Eating According to the Seasons
In Chinese medicine, our diet should vary according to the seasons to align ourselves with the energy fluctuations of nature. For example, during the winter, we should consume more warm and comforting foods, like soups, stews, and roasted foods, which nourish our internal Yang to help us resist the cold. In the spring, we should prioritize foods that support the liver, like green vegetables and sour foods. In the summer, fresh and refreshing foods, like salads, fruits, and vegetables, help cool the body. In the fall, we should consume foods that support the lungs, like apples, pears, and radishes.
Chinese medicine advocates the consumption of fresh, whole, and unprocessed foods. Processed foods, fast foods, and foods containing artificial additives and preservatives can weaken the Qi and disrupt the body's balance. Therefore, it is advised to favor organic, whole, and unprocessed foods when possible.
The Importance of Digestion
Chinese medicine places great importance on digestion. Healthy digestion is the key to health and well-being. To promote healthy digestion, it is recommended to eat at regular hours, chew food well, and not to eat in excess. It is also advised to avoid eating late at night or when you are stressed, as this can disrupt digestion.
Nutritional Advice According to Chinese Medicine
Listen to your body: Each person has their unique health and dietary needs. According to Chinese medicine, it is essential to listen to your body and meet its specific needs. If you feel constantly tired, you might need more warming (Yang) foods. If you feel constantly too hot or inflamed, you might need more cooling (Yin) foods.
Eat mindfully: Mindful eating means paying attention to what you eat and how you eat. It's a practice that encourages you to savor each bite and to be fully present during your meals. This can help improve digestion and create a healthier relationship with food.
Avoid extremes: Chinese medicine encourages a balanced diet, without extremes of temperature or flavor. For example, extremely cold or frozen foods, like ice, can weaken the spleen and disrupt digestion, while extremely spicy or pungent foods can cause excessive heat in the body.
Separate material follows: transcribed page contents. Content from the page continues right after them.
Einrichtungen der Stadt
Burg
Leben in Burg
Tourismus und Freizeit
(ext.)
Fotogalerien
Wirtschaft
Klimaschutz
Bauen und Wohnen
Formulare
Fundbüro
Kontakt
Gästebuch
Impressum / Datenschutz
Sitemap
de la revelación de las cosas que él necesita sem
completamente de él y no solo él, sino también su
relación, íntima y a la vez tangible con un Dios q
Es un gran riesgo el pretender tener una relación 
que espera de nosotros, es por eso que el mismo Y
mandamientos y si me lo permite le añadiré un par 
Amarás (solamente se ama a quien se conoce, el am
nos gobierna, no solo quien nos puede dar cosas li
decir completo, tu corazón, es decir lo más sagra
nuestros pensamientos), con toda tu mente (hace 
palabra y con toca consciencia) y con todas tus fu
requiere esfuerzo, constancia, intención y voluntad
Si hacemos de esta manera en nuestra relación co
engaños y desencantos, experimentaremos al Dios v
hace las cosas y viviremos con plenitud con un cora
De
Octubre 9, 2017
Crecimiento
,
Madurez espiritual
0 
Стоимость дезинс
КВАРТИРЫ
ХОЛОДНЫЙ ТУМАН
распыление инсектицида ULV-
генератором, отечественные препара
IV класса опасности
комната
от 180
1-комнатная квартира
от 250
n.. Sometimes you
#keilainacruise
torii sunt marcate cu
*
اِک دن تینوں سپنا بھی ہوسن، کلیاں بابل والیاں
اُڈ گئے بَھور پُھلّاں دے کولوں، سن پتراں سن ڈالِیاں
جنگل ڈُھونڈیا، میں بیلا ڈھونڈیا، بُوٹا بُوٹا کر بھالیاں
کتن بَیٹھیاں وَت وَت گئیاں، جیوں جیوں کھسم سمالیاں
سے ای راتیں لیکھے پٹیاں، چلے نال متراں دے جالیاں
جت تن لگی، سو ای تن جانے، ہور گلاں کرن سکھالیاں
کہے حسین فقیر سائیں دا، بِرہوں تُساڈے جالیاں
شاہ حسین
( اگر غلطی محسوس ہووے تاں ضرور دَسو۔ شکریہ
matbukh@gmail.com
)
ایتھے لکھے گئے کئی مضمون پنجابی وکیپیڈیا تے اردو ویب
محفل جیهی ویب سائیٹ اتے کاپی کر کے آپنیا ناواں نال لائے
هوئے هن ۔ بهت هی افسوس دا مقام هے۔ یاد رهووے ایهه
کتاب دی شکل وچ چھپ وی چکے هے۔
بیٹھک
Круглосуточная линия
Eat a variety of foods: Each food has its unique energy and beneficial properties. By eating a wide variety of foods, you ensure you get a full range of nutrients and beneficial energies.
Prefer cooked foods: According to Chinese medicine, cooked foods are generally easier to digest than raw foods. This does not mean you should avoid all raw foods, but it can be beneficial to consume a larger proportion of cooked foods, especially if you have weak digestion or if you are eating in a cold environment.
Be aware of the season: As previously mentioned, Chinese medicine advises adjusting your diet according to the seasons. Listen to your body and the natural environment to determine which foods are most appropriate for each season.
Stay hydrated: Drinking enough water is essential for health, but Chinese medicine recommends avoiding drinking extremely cold liquids, as they can weaken digestion. Prefer room temperature water or herbal teas. By following these tips, you can start to integrate the principles of Chinese medicine into your daily eating.